Report how many lines below contain the word "slices", giving only the number.

Top of DATASET EXTRACT

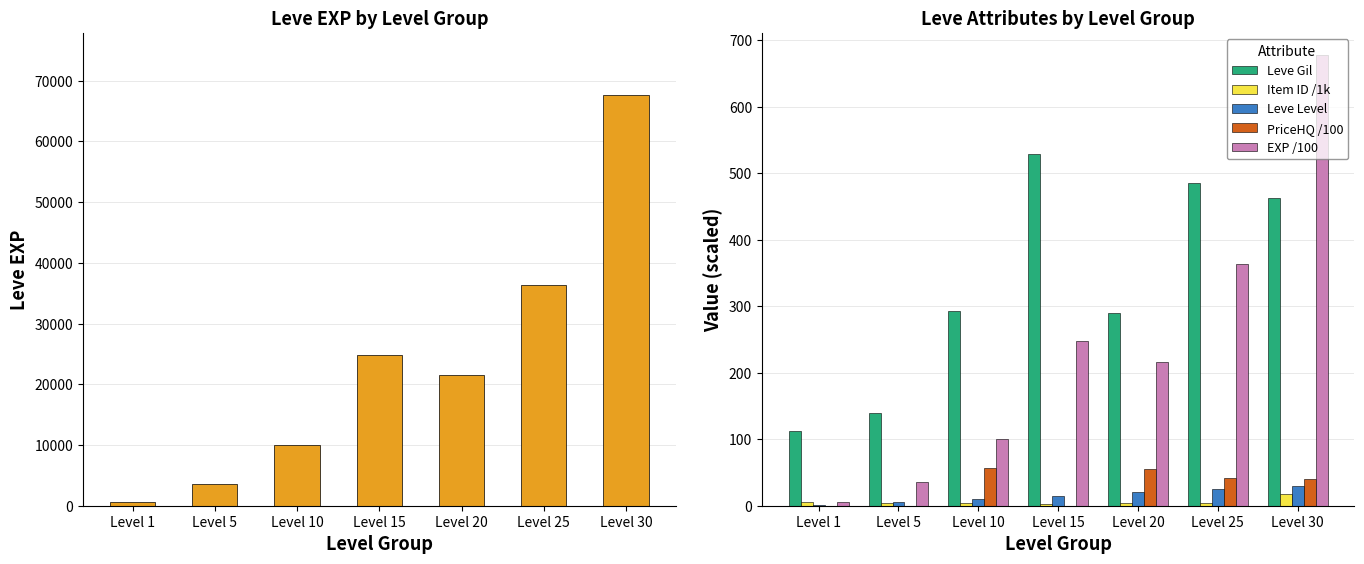

What is the difference between the second highest and minimum values in the Leve EXP series?

35760.0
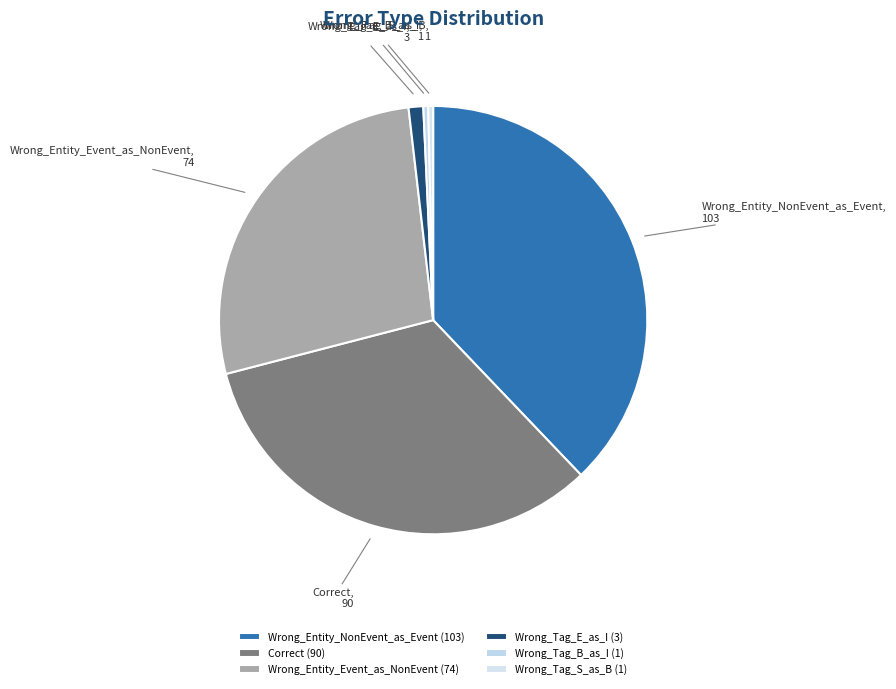

Which has a higher value, Wrong_Tag_S_as_B or Correct?

Correct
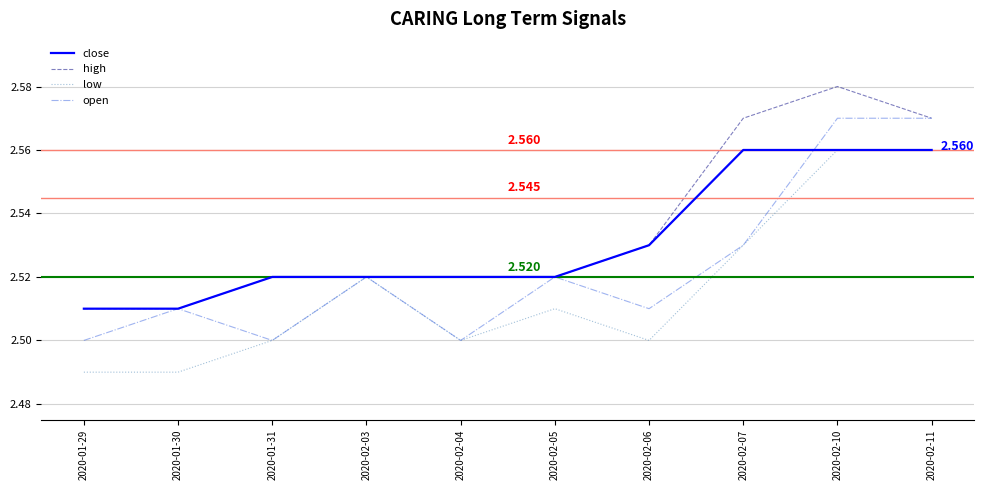

What position from the right is 2020-01-31?

8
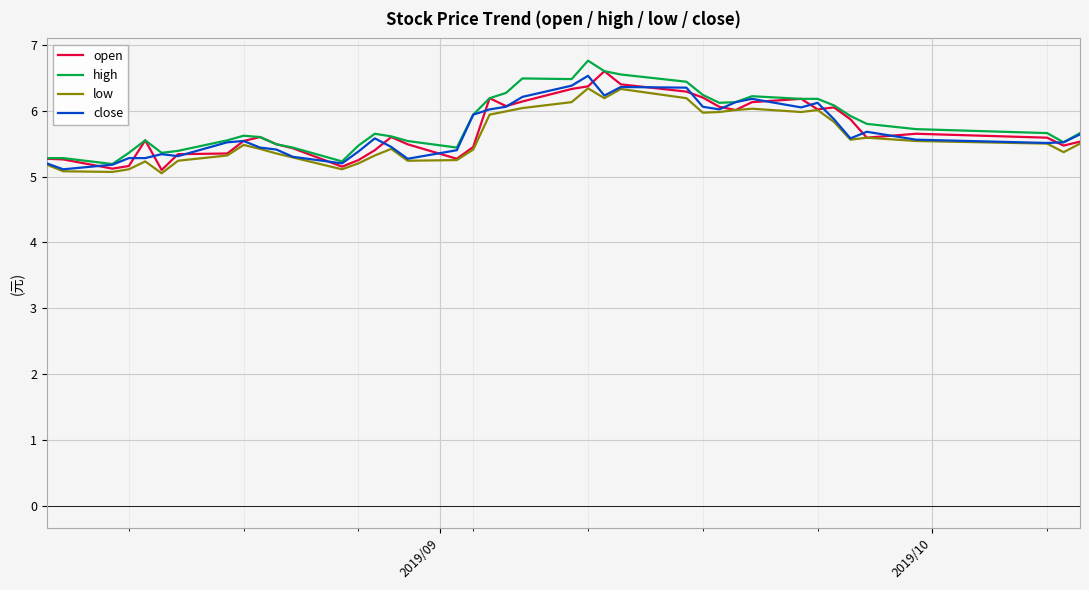

What is the highest value of the close series?

6.5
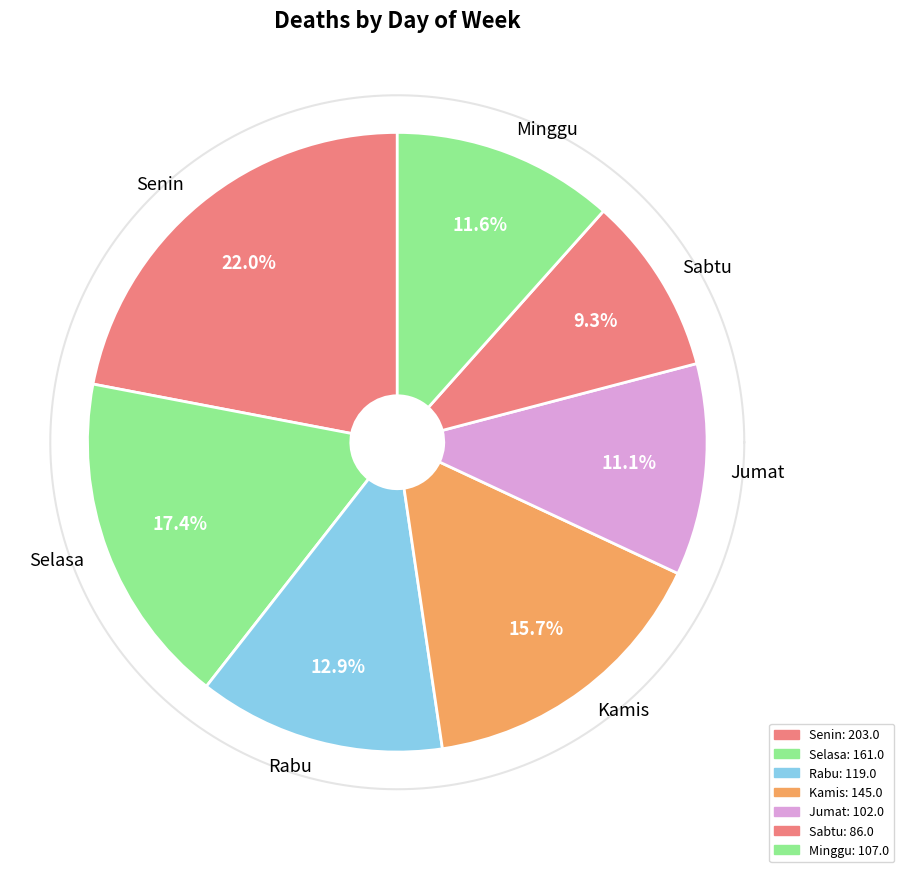

How many slices are in this pie chart?

7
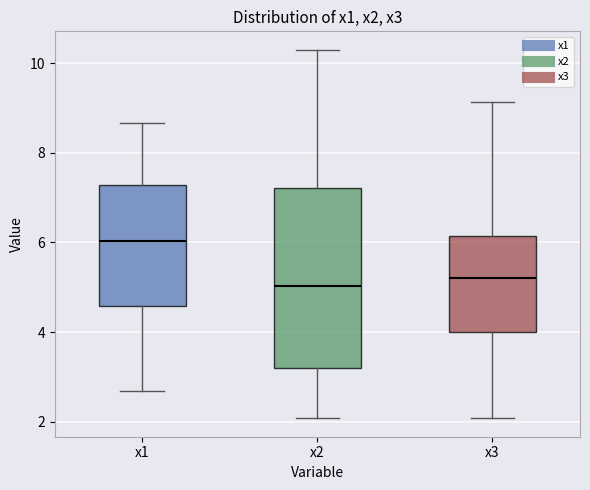

Where is the lower edge of the box for x2 on the y-axis? The values are not printed on the chart, so give them approximately, as read against the axis.

3.2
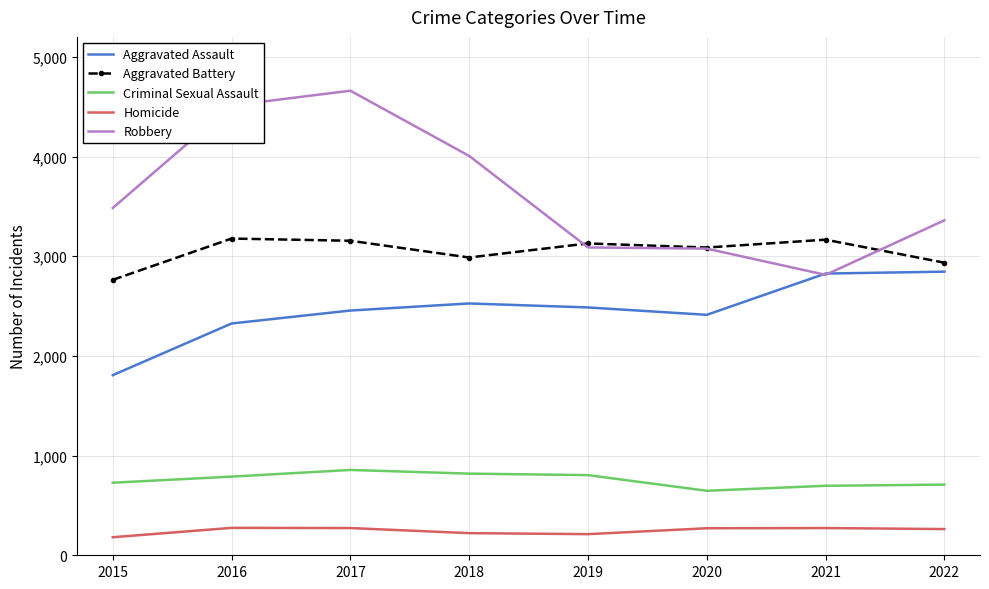

What is the difference between the maximum and minimum values in the Criminal Sexual Assault series?

209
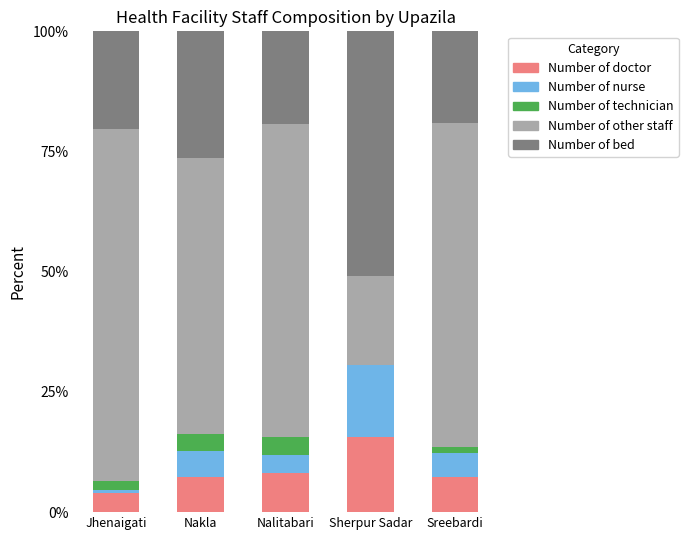

Reading left to right, transcribe the values for Number of doctor.

Jhenaigati=3.9	Nakla=7.4	Nalitabari=8.1	Sherpur Sadar=15.5	Sreebardi=7.4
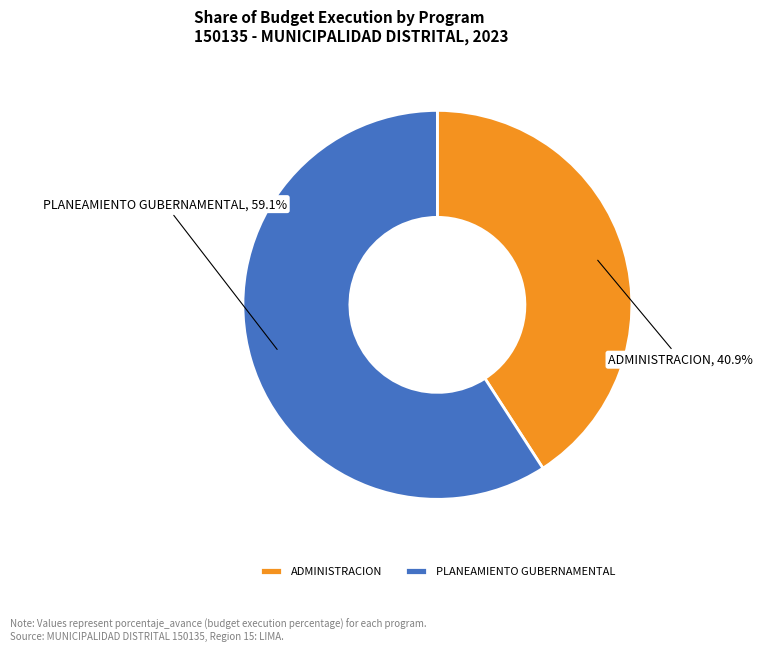

Count the number of slices in the pie.

2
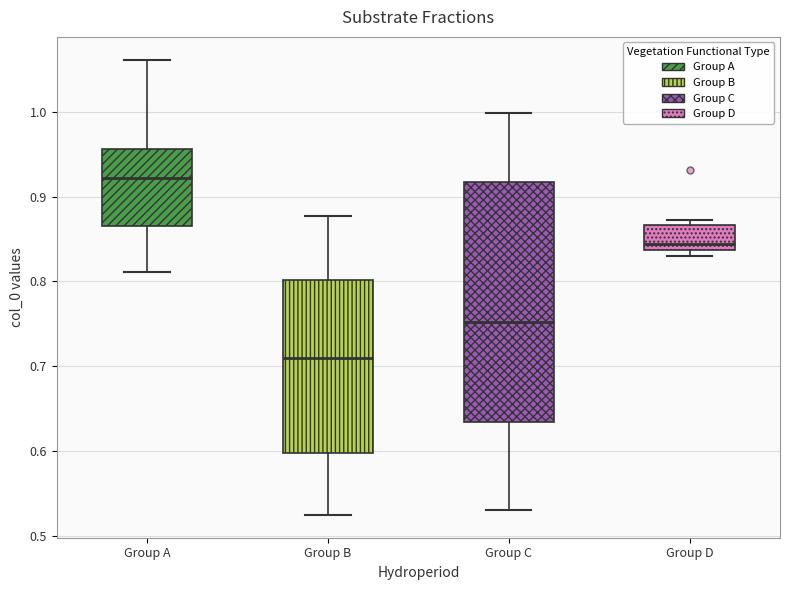

Reading left to right, transcribe this box plot: for each box, give where its median line is, the range the box spans, and where its two whiskers end, as read against the y-axis. The values are not printed on the chart, so give them approximately, as read against the axis.

Group A: median 0.92, box 0.87 to 0.96, whiskers 0.81 to 1.06
Group B: median 0.71, box 0.60 to 0.80, whiskers 0.52 to 0.88
Group C: median 0.75, box 0.63 to 0.92, whiskers 0.53 to 1.00
Group D: median 0.84 (just above the box's lower edge), box 0.84 to 0.87, whiskers 0.83 to 0.87 (just above the box's upper edge)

Bottom of DATASET EXTRACT

§ YOUR RESPONSE
2